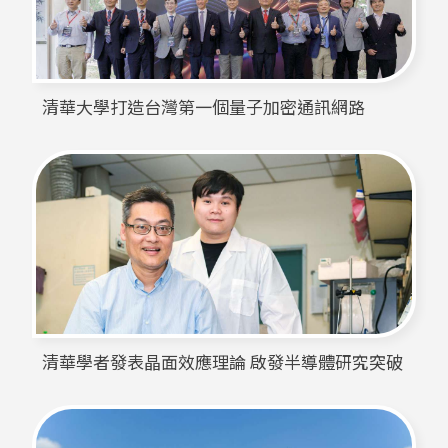
清華大學打造台灣第一個量子加密通訊網路
清華學者發表晶面效應理論 啟發半導體研究突破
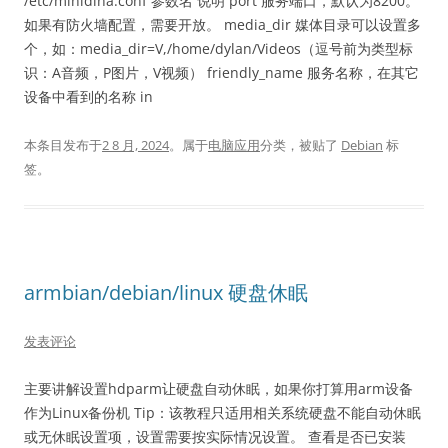
/etc/minidlna.conf 参数名 说明 port 服务端口，默认为8200。
如果有防火墙配置，需要开放。 media_dir 媒体目录可以设置多
个，如：media_dir=V,/home/dylan/Videos（逗号前为类型标
识：A音频，P图片，V视频） friendly_name 服务名称，在其它
设备中看到的名称 in
本条目发布于
2 8 月, 2024
。属于
电脑应用
分类，被贴了
Debian
标
签。
armbian/debian/linux 硬盘休眠
发表评论
主要讲解设置hdparm让硬盘自动休眠，如果你打算用arm设备
作为Linux备份机 Tip：该教程只适用相关系统硬盘不能自动休眠
或无休眠设置项，设置需要按实际情况设置。 查看是否已安装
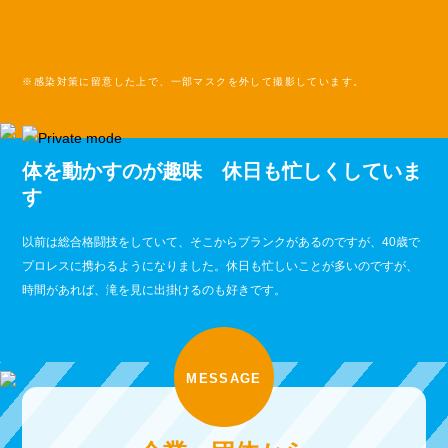
※感染対策に留意した上で、一部マスクを外して撮影しています。
体を動かすのが趣味 休日も忙しくしていま
す
以前は総合格闘技をしていて、そこからブランクがあるのですが、40歳で
プロレスに携わるようになりました。休日も忙しいことが多いのですが、
時間があれば、滝を見に出掛けるのも好きです。
MESSAGE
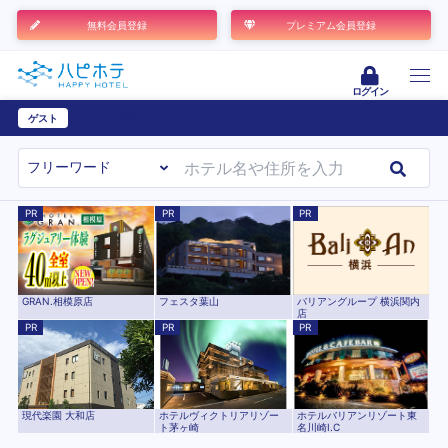
無料会員登録
プレミアム会員登録
ログイン
ゲスト
ユーザー登録
PR
PR
PR
GRAN.相模原店
フェスタ葉山
バリアングループ 横浜関内
店
PR
PR
PR
現代楽園 大和店
ホテルヴィクトリアリゾー
ホテルバリアンリゾート東
ト茅ヶ崎
名川崎I.C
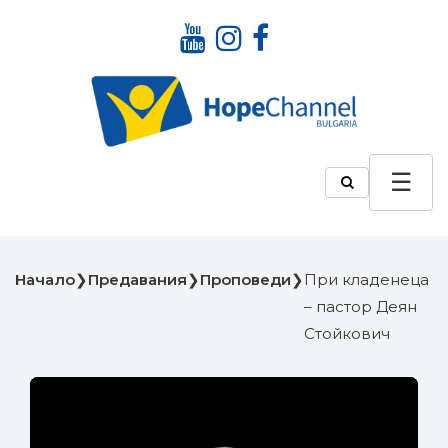
Начало
❯
Предавания
❯
Проповеди
❯
При кладенеца
– пастор Деян
Стойкович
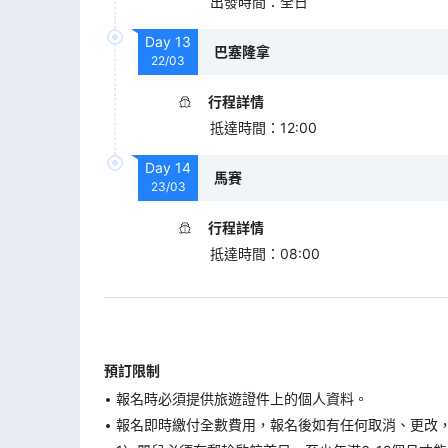
出發時間
：
全日
Day
13
巴塞隆拿
22/03
行程詳情
抵達時間
：
12:00
Day
14
馬賽
23/03
行程詳情
抵達時間
：
08:00
預訂限制
報名時必須提供旅遊證件上的個人資料。
報名即時繳付全數費用，報名後如有任何取消、更改，在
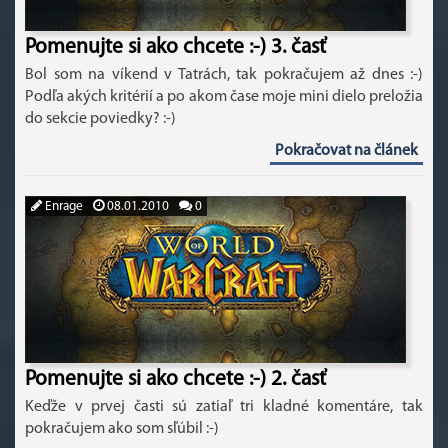
Pomenujte si ako chcete :-) 3. časť
Bol som na víkend v Tatrách, tak pokračujem až dnes :-)
Podľa akých kritérií a po akom čase moje mini dielo preložia
do sekcie poviedky? :-)
Pokračovat na článek
Enrage
08.01.2010
0
Pomenujte si ako chcete :-) 2. časť
Keďže v prvej časti sú zatiaľ tri kladné komentáre, tak
pokračujem ako som sľúbil :-)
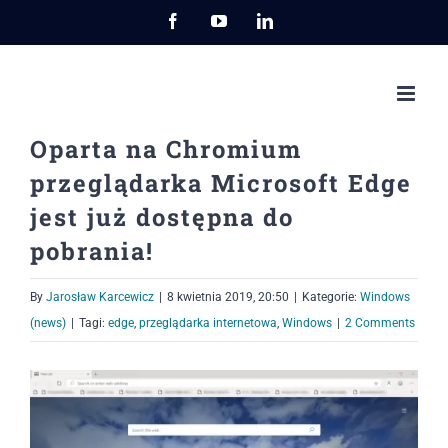
Przejdź
Facebook
YouTube
LinkedIn
do
zawartości
Oparta na Chromium
przeglądarka Microsoft Edge
jest już dostępna do
pobrania!
By
Jarosław Karcewicz
|
8 kwietnia 2019, 20:50
|
Kategorie:
Windows
(news)
|
Tagi:
edge
,
przeglądarka internetowa
,
Windows
|
2 Comments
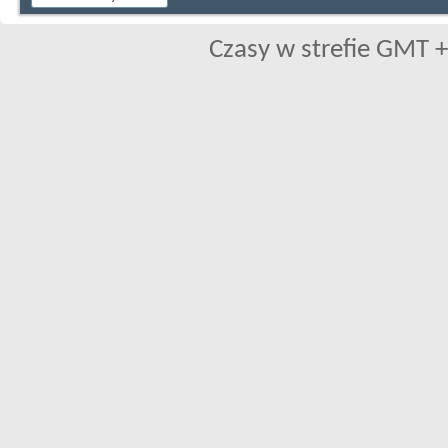
Czasy w strefie GMT +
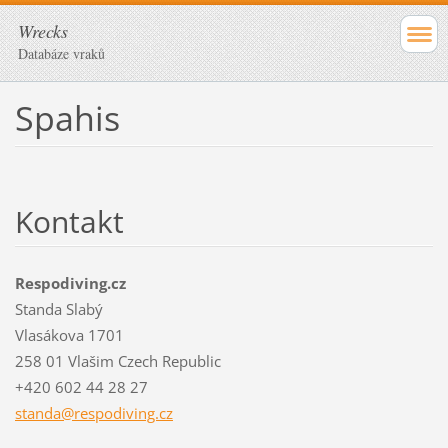
Wrecks
Databáze vraků
Spahis
Kontakt
Respodiving.cz
Standa Slabý
Vlasákova 1701
258 01 Vlašim Czech Republic
+420 602 44 28 27
standa@r
espodivi
ng.cz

Goal of the exercise
Could you set down every entry again exactly as written, leaving out any pictures?

Exercise answer
清華大學打造台灣第一個量子加密通訊網路
清華學者發表晶面效應理論 啟發半導體研究突破
/etc/minidlna.conf 参数名 说明 port 服务端口，默认为8200。
如果有防火墙配置，需要开放。 media_dir 媒体目录可以设置多
个，如：media_dir=V,/home/dylan/Videos（逗号前为类型标
识：A音频，P图片，V视频） friendly_name 服务名称，在其它
设备中看到的名称 in
本条目发布于
2 8 月, 2024
。属于
电脑应用
分类，被贴了
Debian
标
签。
armbian/debian/linux 硬盘休眠
发表评论
主要讲解设置hdparm让硬盘自动休眠，如果你打算用arm设备
作为Linux备份机 Tip：该教程只适用相关系统硬盘不能自动休眠
或无休眠设置项，设置需要按实际情况设置。 查看是否已安装
※感染対策に留意した上で、一部マスクを外して撮影しています。
体を動かすのが趣味 休日も忙しくしていま
す
以前は総合格闘技をしていて、そこからブランクがあるのですが、40歳で
プロレスに携わるようになりました。休日も忙しいことが多いのですが、
時間があれば、滝を見に出掛けるのも好きです。
MESSAGE
無料会員登録
プレミアム会員登録
ログイン
ゲスト
ユーザー登録
PR
PR
PR
GRAN.相模原店
フェスタ葉山
バリアングループ 横浜関内
店
PR
PR
PR
現代楽園 大和店
ホテルヴィクトリアリゾー
ホテルバリアンリゾート東
ト茅ヶ崎
名川崎I.C
Начало
❯
Предавания
❯
Проповеди
❯
При кладенеца
– пастор Деян
Стойкович
出發時間
：
全日
Day
13
巴塞隆拿
22/03
行程詳情
抵達時間
：
12:00
Day
14
馬賽
23/03
行程詳情
抵達時間
：
08:00
預訂限制
報名時必須提供旅遊證件上的個人資料。
報名即時繳付全數費用，報名後如有任何取消、更改，在
Pomenujte si ako chcete :-) 3. časť
Bol som na víkend v Tatrách, tak pokračujem až dnes :-)
Podľa akých kritérií a po akom čase moje mini dielo preložia
do sekcie poviedky? :-)
Pokračovat na článek
Enrage
08.01.2010
0
Pomenujte si ako chcete :-) 2. časť
Keďže v prvej časti sú zatiaľ tri kladné komentáre, tak
pokračujem ako som sľúbil :-)
Przejdź
Facebook
YouTube
LinkedIn
do
zawartości
Oparta na Chromium
przeglądarka Microsoft Edge
jest już dostępna do
pobrania!
By
Jarosław Karcewicz
|
8 kwietnia 2019, 20:50
|
Kategorie:
Windows
(news)
|
Tagi:
edge
,
przeglądarka internetowa
,
Windows
|
2 Comments
Czasy w strefie GMT +
Wrecks
Databáze vraků
Spahis
Kontakt
Respodiving.cz
Standa Slabý
Vlasákova 1701
258 01 Vlašim Czech Republic
+420 602 44 28 27
standa@r
espodivi
ng.cz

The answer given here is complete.